Unusually high air temperatures and a warm ocean have led to a record low Arctic sea ice extent for November, according to scientists at the National Snow and Ice Data Center (NSIDC) at the University of Colorado Boulder. In the Southern Hemisphere, Antarctic sea ice extent also hit a record low for the month, caused by moderately warm temperatures and a rapid shift in circumpolar winds.

“It looks like a triple whammy—a warm ocean, a warm atmosphere, and a wind pattern all working against the ice in the Arctic,” said NSIDC director Mark Serreze.

Arctic sea ice extent averaged 9.08 million square kilometers (3.51 million square miles) for November, 1.95 million square kilometers (753,000 square miles) below the 1981 to 2010 long-term average for the month. Although the rate of Arctic ice growth was slightly faster than average, total extent actually decreased for a brief period in the middle of the month. The decrease in extent measured 50,000 square kilometers (19,300 square miles) and was observed mostly in the Barents Sea, an area of the Arctic Ocean north of Norway, Finland, and Eastern Russia.

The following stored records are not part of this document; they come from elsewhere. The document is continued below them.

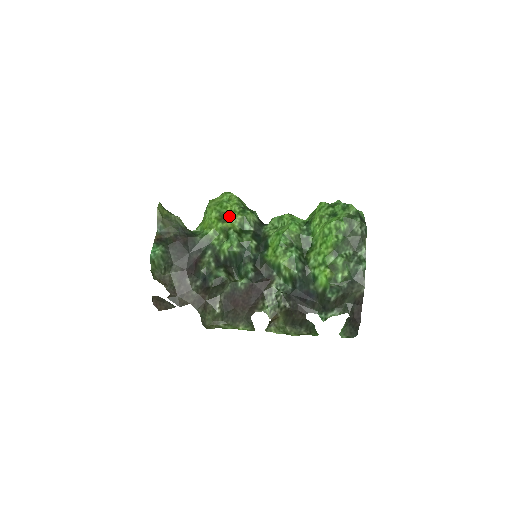
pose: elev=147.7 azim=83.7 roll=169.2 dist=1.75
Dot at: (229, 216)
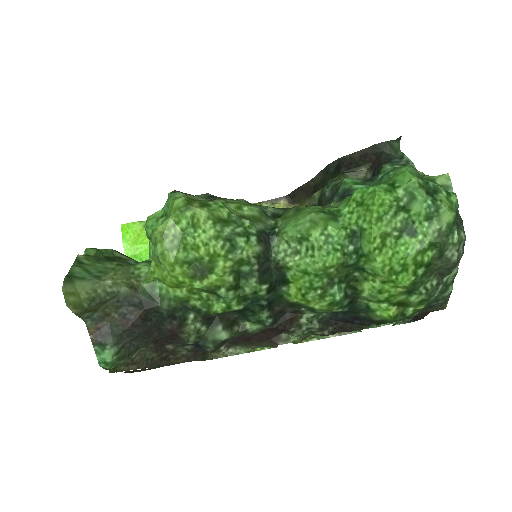
Dot at: (208, 265)
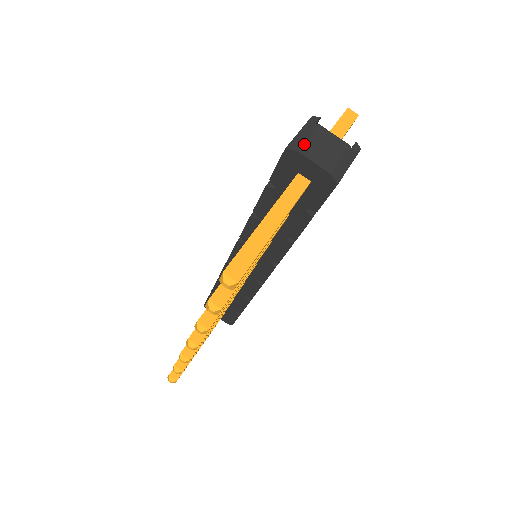
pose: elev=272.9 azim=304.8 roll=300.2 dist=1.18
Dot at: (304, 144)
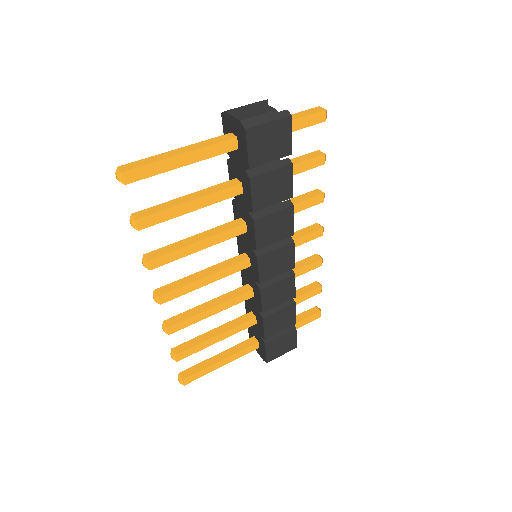
Dot at: (235, 108)
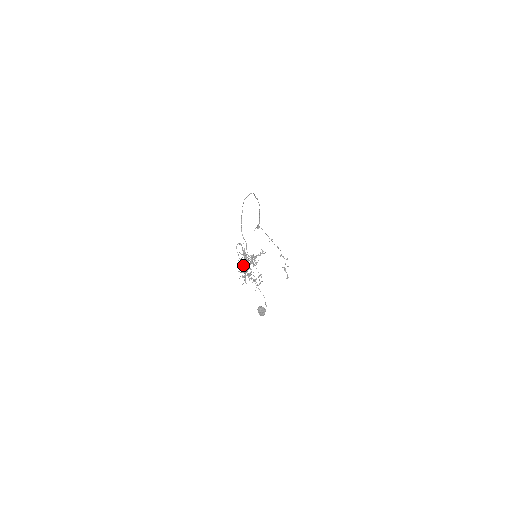
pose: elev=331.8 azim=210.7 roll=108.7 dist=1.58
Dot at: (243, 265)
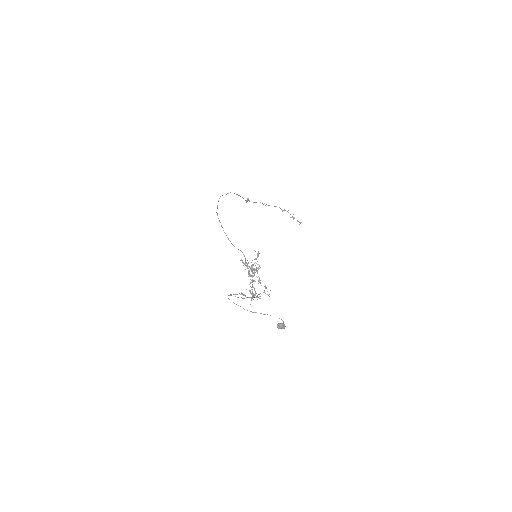
Dot at: occluded
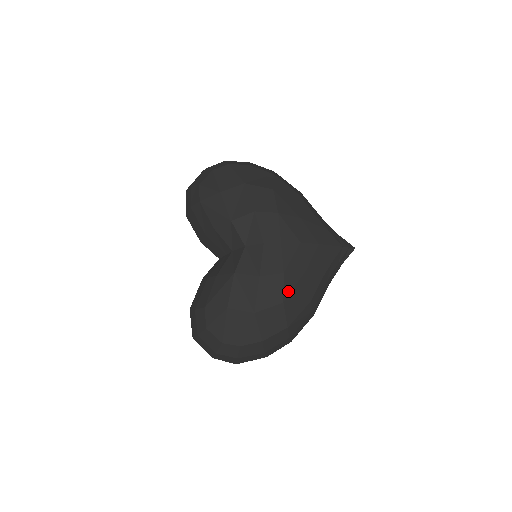
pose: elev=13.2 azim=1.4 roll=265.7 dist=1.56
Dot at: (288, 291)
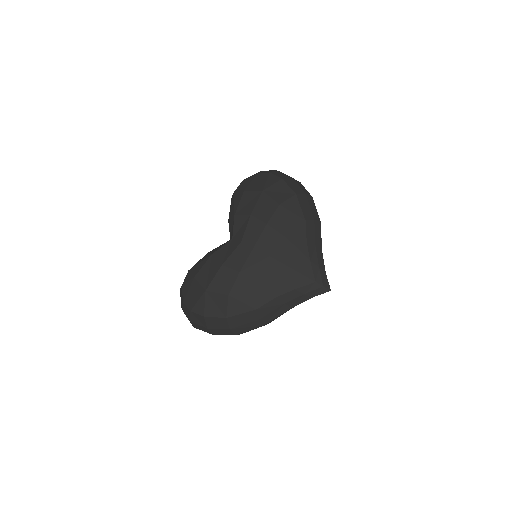
Dot at: (237, 289)
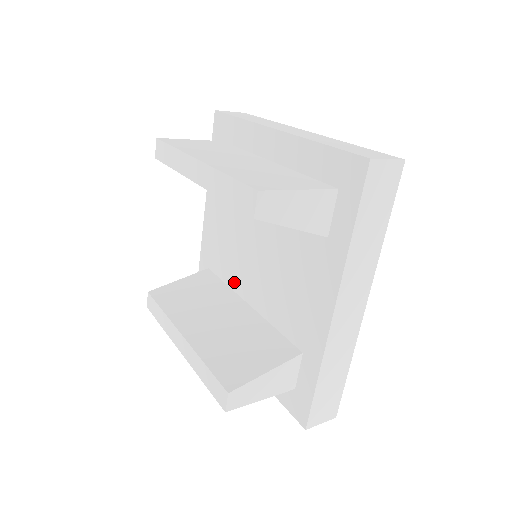
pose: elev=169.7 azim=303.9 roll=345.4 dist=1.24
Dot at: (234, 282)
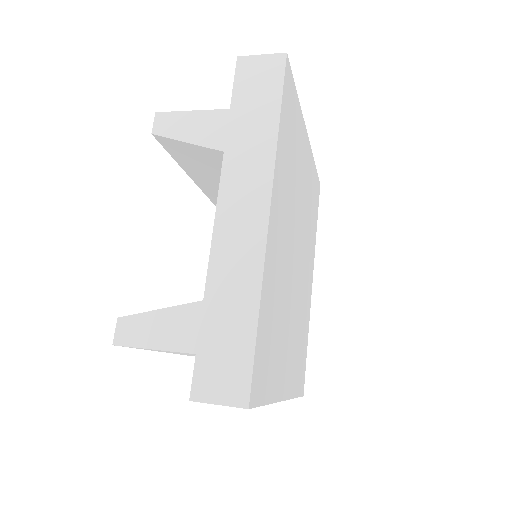
Dot at: occluded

NSIDC scientists said the decrease in extent is almost unprecedented for November in the satellite record; a less pronounced and brief retreat of 14,000 square kilometers (5,400 square miles) happened in 2013. November 2016 is now the seventh month this year to have hit a record low extent in the 38-year satellite monitoring period. The November extent was 3.2 standard deviations below the long-term average, a larger departure than observed in September 2012 when the Arctic summer minimum extent hit a record low.